**What is being asked**
Write out all of the lines below word for word, leaving out the pictures.

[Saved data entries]
────────────────────

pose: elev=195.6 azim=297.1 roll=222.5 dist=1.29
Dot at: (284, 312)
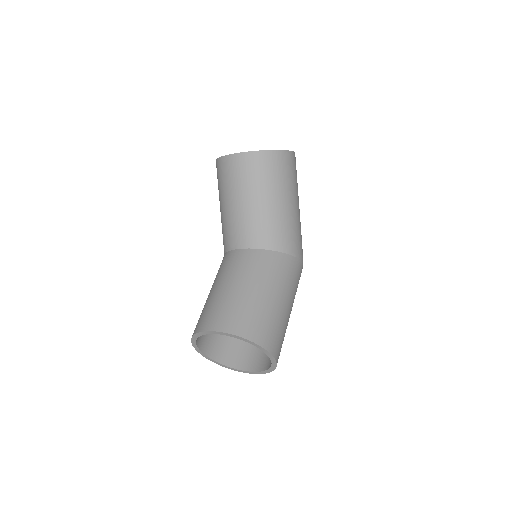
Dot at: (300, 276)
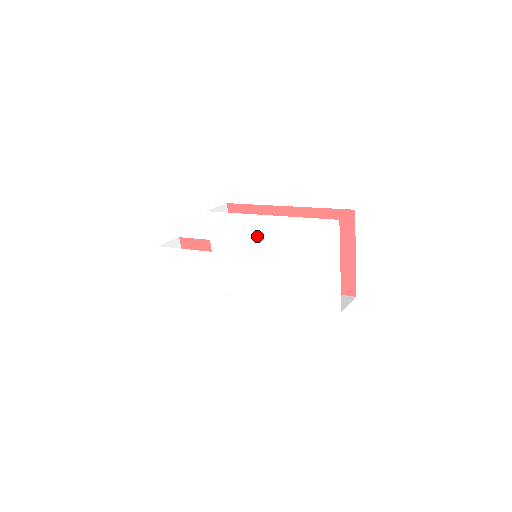
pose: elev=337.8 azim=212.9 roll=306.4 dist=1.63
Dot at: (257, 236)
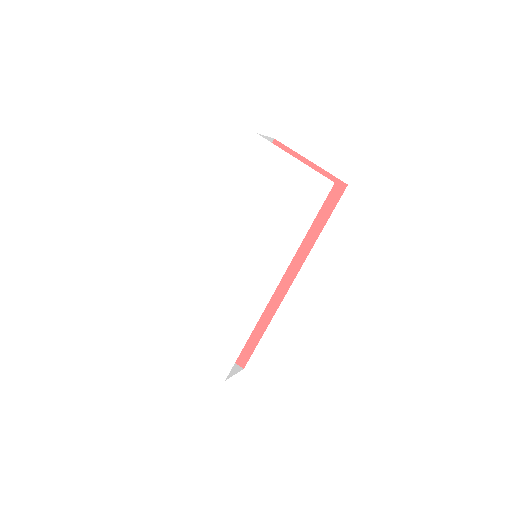
Dot at: (232, 227)
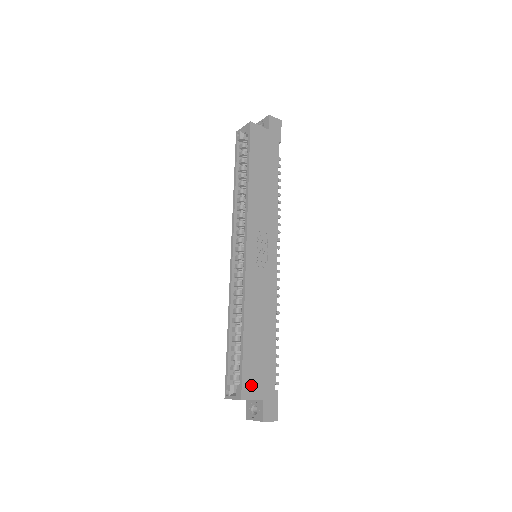
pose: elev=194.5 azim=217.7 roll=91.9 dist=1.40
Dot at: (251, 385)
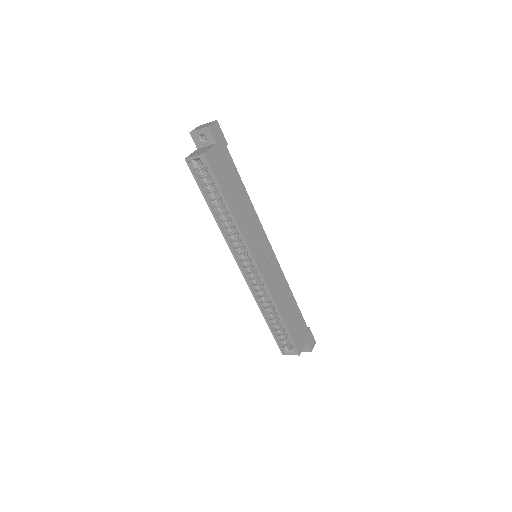
Dot at: (299, 342)
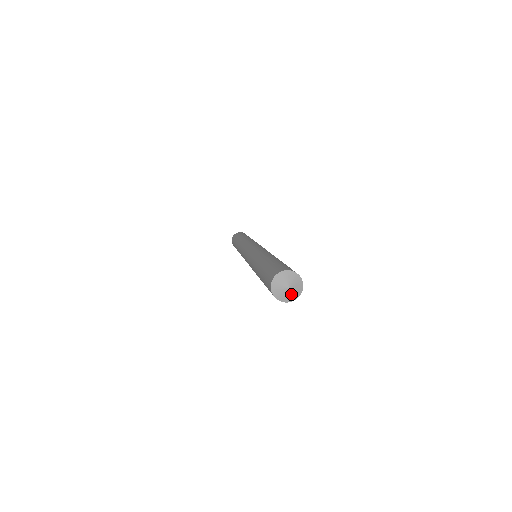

────────────────────

**Solution to the problem**
pose: elev=195.6 azim=297.1 roll=222.5 dist=1.29
Dot at: (284, 312)
Dot at: (300, 276)
pose: elev=337.8 azim=212.9 roll=306.4 dist=1.63
Dot at: (257, 236)
Dot at: (232, 227)
pose: elev=194.5 azim=217.7 roll=91.9 dist=1.40
Dot at: (251, 385)
Dot at: (299, 342)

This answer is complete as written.